(Reuters) – Bulls have surged into the U.S. crude oil options market in recent days as futures touch highs not seen in a decade, betting that crude’s rally will persist, according to analysts and exchange data.
The global oil market was already tight even before Russia invaded Ukraine last week, which has since sent benchmark Brent and U.S. West Texas Intermediate (WTI) crude futures soaring over 15% to around 10- and 14-year highs, respectively.
The United States and allies imposed sanctions on Russia that, while not explicitly targeting Russia’s daily exports of 4 million to 5 million barrels, has severely hampered its ability to sell its crude. Russia’s exports account for roughly 8% of the global oil market, trailing only Saudi Arabia.
Traders see an opportunity to buy options – bets on a direction of a commodity’s price – and options volumes have surged in recent weeks, and especially since the invasion on Feb. 24.
Between Jan. 19 and Feb. 9, the number of U.S. crude options contracts traded on CME averaged roughly 126,000 daily. Since then, the average has spiked to 178,000 daily, according to exchange data, including the first two days in March, when more than 240,000 contracts traded.
Analysts said activity has been strongest in call options – a bet on U.S. crude prices rising in coming weeks and months.
“You’ve got investors in the market now looking longer-term and putting in plays to try to see what’s happening, and it is stronger to the upside on higher prices,” said JB Mackenzie, managing director at Charles Schwab Futures & Forex LLC. “The indication is for higher prices.”
Mackenzie noted that volumes for options that expire every week have also increased as the price of crude has risen.
Brent briefly touched nearly $120 a barrel on Thursday, its highest since 2012, and WTI surpassed $116, a level not seen since 2008, before pulling back.
JP Morgan analysts said on Thursday that Brent will average $110 a barrel in the second quarter.
Options traders can also capitalize on volatility to profit without ever buying crude oil futures contracts. The market has swung wildly on a daily basis of late, boosting the Crude Oil Volatility Index (OVX), a measure of the market’s past and expected swings, to 63, compared with an average of 40 over the past 200 days.

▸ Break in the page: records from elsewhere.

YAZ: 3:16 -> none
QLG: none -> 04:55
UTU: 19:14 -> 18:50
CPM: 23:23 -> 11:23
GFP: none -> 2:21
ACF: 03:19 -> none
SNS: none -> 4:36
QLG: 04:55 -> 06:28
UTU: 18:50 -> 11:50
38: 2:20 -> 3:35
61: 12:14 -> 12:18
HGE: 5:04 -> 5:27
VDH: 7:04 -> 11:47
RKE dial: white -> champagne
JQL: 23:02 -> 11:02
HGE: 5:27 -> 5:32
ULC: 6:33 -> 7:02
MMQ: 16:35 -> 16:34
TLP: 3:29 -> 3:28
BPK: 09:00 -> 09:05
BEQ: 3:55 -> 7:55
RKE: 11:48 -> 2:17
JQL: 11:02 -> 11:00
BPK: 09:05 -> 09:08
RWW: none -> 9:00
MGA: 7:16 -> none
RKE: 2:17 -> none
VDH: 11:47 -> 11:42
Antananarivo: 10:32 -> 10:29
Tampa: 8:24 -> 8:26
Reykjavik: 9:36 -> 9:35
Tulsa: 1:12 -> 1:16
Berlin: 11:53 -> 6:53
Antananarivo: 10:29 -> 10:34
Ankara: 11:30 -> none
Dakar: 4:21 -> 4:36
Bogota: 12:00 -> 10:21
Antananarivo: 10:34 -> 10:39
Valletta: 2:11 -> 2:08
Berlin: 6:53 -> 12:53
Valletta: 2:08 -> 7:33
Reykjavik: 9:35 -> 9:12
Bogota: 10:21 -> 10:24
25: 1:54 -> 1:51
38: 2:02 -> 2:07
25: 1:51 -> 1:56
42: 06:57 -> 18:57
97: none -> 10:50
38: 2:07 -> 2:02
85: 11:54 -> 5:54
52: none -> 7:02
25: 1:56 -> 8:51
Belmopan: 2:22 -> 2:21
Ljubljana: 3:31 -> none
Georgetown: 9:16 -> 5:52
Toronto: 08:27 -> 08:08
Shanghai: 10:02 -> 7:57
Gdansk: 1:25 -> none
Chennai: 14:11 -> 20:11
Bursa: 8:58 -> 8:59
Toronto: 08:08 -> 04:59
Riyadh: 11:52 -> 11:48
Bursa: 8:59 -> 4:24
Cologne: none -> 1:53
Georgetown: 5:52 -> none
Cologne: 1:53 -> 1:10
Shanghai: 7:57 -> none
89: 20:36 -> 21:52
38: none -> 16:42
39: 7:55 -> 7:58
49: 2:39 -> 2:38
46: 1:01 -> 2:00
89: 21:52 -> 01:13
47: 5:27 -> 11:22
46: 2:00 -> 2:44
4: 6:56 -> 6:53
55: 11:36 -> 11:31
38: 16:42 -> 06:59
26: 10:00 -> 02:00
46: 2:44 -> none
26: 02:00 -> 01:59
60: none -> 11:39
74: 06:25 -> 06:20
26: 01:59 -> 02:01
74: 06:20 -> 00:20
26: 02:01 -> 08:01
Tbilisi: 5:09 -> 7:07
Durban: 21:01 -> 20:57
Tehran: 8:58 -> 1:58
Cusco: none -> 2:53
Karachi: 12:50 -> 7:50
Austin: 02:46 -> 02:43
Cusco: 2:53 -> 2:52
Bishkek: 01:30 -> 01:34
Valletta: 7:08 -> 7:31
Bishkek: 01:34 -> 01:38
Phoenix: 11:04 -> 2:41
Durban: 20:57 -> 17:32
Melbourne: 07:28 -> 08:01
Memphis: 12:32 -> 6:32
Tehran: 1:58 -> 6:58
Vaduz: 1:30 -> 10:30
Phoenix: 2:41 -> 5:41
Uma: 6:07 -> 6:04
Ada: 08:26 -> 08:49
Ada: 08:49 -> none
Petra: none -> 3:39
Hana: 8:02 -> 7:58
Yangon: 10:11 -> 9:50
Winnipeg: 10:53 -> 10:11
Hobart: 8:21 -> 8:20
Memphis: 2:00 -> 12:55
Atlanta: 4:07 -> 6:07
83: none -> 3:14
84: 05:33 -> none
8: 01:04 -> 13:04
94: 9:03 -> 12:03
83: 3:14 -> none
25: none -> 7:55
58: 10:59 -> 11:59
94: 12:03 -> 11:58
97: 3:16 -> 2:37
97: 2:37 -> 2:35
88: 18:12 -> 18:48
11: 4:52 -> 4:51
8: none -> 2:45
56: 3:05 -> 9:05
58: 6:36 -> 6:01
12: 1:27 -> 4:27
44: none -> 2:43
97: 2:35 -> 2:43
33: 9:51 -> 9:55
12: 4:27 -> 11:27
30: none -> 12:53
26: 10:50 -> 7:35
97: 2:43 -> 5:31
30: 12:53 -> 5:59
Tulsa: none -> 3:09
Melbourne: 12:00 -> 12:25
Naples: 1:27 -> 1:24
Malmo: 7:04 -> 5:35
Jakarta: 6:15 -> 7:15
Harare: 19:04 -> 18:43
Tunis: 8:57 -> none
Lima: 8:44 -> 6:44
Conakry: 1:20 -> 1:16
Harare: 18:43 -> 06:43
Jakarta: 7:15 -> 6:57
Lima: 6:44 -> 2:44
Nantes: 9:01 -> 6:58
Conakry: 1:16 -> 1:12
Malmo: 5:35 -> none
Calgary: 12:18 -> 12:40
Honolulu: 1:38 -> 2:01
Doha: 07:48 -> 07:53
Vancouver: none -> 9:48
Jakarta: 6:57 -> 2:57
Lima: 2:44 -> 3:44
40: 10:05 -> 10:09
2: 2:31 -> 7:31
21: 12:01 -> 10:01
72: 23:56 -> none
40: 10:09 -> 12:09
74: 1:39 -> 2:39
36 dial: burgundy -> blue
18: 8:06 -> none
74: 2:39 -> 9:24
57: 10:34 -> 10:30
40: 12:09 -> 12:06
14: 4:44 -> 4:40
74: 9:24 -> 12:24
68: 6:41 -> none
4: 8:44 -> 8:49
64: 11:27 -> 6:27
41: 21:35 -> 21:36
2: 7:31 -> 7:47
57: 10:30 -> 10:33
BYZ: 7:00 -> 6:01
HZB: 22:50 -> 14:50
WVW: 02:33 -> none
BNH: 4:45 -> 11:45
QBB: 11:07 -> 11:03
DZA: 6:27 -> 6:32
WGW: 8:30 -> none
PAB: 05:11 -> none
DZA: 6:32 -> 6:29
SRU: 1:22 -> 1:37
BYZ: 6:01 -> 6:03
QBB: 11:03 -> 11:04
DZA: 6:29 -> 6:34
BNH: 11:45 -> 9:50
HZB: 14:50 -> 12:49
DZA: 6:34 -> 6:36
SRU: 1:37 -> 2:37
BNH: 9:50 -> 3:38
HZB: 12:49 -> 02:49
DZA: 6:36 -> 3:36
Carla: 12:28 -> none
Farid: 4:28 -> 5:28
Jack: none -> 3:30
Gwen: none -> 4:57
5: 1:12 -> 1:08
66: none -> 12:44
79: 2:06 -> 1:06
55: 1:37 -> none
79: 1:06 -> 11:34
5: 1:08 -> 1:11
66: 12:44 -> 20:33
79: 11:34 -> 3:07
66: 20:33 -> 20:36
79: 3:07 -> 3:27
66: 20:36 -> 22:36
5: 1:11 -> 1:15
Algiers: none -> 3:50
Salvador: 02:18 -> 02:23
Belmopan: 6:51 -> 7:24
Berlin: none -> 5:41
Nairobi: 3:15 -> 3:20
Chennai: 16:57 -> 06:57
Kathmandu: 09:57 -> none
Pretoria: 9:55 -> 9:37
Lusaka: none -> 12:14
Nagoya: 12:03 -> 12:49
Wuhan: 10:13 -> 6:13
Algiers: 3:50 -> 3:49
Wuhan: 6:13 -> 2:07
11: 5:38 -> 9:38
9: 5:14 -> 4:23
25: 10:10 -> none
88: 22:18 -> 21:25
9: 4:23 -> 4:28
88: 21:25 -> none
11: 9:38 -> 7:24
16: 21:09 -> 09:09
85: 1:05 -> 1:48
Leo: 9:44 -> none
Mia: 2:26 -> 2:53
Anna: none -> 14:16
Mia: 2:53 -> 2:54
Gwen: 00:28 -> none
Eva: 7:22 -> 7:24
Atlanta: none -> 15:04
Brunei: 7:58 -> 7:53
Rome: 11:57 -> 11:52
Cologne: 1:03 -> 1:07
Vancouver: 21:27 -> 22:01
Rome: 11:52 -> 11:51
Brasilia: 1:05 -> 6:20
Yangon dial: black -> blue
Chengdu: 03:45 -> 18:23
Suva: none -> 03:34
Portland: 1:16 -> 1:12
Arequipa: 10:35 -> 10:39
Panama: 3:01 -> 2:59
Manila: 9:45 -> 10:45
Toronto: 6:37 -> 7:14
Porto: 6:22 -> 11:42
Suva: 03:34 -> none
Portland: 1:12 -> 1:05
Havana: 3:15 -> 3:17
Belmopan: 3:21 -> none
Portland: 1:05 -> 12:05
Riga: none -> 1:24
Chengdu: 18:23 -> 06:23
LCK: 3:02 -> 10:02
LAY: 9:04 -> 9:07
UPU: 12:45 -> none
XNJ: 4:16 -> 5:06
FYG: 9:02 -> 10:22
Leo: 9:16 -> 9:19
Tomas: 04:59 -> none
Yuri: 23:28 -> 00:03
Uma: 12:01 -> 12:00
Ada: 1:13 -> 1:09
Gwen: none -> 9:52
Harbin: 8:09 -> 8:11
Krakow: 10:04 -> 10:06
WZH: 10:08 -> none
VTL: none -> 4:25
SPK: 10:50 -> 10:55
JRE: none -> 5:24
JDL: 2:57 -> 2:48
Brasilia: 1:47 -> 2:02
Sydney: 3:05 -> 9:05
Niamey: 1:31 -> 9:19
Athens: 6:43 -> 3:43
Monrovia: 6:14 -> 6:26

WTI crude oil options that expire in mid-April at a price of $120 a barrel – a bet that futures will surpass that price by that time – were the most popularly traded on Wednesday, according to Robert Yawger, executive director of energy futures at Mizuho.
He said speculators have been piling into positions in WTI calls, even though he characterized the WTI options market as favored by producers who use put options – contracts that protect against prices falling.
“The commercials use (U.S. crude) to hedge, but it’s gone the other way here because the situation is so out of control,” Yawger said.